By Patrick Leahy, Director of Student LifeNet

In a short space of time, abortion has become one of the major news items. Every week a new revelation becomes a mainstream headline. In the last two months alone, abortion news has featured on the front page of the Daily Mail no less than seven times. There has been a dramatic shift in public opinion and there is now unprecedented pressure on the government to reduce the upper limit.

The ball began rolling last December with Reverend Joanna Jepson’s court case about a baby aborted at 28 weeks for having a repairable cleft-palate. It received massive media attention and even notoriously pro-abortion media organisations, such as Reuters, were sympathetic to her cause. Her case not only drew attention to the plight of disabled babies, who can be aborted up to birth, but undoubtedly laid the groundwork for raising the profile of more recent abortion stories.

In January Professor John Harris, an academic on the BMA ethics committee, confessed that he supports infanticide, followed by the Government’s announcement that it was to review the 1990 Human Fertilisation and Embryology Act. With that review comes the opportunity to change Britain’s abortion laws in our favour.

In April, the pro-abortionists shot themselves in the proverbial foot when Channel Four showed a documentary by Julia Black, controversially depicting images of abortion. Rather than aiding her side, the programme added fuel to the fire of the abortion debate with many people questioning whether abortions after the first trimester were acceptable. It also caused immense damage to Black’s allies who were forced to admit they don’t mind killing unborn babies who look exactly like newborns.

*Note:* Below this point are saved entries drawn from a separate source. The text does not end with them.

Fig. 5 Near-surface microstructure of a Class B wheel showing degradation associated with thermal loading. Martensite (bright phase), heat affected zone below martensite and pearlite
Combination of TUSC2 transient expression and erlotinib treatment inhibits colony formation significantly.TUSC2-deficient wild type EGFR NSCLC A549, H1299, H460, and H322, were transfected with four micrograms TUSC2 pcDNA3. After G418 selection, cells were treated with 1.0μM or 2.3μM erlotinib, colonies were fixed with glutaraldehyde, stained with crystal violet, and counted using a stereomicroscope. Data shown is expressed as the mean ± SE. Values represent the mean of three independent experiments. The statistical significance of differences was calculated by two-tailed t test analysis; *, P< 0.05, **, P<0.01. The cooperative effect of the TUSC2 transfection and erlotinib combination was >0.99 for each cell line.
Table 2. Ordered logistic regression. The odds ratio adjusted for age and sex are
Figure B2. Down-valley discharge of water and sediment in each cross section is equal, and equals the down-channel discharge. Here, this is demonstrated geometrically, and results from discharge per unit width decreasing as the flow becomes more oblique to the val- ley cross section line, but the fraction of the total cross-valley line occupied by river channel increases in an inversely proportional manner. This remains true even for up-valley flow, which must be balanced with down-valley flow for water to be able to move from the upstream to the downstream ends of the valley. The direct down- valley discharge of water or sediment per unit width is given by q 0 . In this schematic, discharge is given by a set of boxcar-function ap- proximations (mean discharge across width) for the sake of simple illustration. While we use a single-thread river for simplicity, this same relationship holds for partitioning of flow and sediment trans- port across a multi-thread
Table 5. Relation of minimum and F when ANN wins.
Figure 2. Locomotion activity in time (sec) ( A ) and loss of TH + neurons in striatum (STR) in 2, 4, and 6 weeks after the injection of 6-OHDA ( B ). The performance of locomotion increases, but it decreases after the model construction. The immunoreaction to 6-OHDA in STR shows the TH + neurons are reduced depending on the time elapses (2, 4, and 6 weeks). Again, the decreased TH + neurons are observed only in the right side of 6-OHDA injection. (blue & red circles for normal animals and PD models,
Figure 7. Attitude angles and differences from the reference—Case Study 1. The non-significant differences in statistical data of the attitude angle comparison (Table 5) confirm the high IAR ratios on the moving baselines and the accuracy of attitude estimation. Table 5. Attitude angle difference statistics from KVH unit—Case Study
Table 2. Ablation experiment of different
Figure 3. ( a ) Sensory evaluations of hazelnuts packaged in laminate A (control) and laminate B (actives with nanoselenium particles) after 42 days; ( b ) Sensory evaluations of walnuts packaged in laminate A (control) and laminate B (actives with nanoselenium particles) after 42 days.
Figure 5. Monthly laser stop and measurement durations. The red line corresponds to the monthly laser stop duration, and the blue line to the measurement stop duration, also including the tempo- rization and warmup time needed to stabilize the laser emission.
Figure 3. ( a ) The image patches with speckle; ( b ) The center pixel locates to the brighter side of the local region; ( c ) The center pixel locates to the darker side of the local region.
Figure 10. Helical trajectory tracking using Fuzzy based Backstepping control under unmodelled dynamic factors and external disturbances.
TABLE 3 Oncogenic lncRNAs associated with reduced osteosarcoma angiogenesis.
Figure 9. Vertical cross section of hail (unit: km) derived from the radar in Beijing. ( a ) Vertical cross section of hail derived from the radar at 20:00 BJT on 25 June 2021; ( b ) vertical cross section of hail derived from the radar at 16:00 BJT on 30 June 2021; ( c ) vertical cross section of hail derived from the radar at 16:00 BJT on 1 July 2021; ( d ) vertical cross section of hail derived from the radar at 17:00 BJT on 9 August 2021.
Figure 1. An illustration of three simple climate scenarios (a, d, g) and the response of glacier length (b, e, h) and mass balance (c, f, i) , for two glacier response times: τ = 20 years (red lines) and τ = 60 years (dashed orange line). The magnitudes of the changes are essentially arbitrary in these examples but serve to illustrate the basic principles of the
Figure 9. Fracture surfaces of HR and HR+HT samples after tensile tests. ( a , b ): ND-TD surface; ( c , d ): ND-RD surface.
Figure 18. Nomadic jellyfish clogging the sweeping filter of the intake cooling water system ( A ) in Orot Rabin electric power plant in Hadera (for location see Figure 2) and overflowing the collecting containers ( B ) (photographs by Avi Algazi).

Along with the Jepson case, the programme added salience to more recent developments, such as the case of the teenager who was offered an abortion without her parents’ consent, stories of babies surviving abortions, and Professor Stuart Campbell’s amazing 4D insights into the activities of babies in the womb.

All this has created conditions ripe for the reduction of the abortion limit and, hopefully, the abolishment of eugenic abortions. Even traditional enemies have been quick to publicly support a reduction in the time limit. Even the architect of the 1967 Abortion Act, David Steel, has called for the legal limit for terminations for “social” reasons to be cut to just 12 weeks.

Everything now depends on whether pro-life groups and individuals can – together – work effectively to reduce the upper time limit. This is our first time, in fourteen years, to take a huge swipe at the abortion laws – despite having a steadfastly pro-abortion government in power. But, if we’re to take the ultimate prize, those groups which failed to submit to the Science and Technology Committee’s recent consultation on reproductive technologies need to come on board. Rest assured, Student LifeNet will be taking the battle to universities – but are you prepared to fight with us?

Fail to act now and it could be another fourteen years until the upper limit is reduced.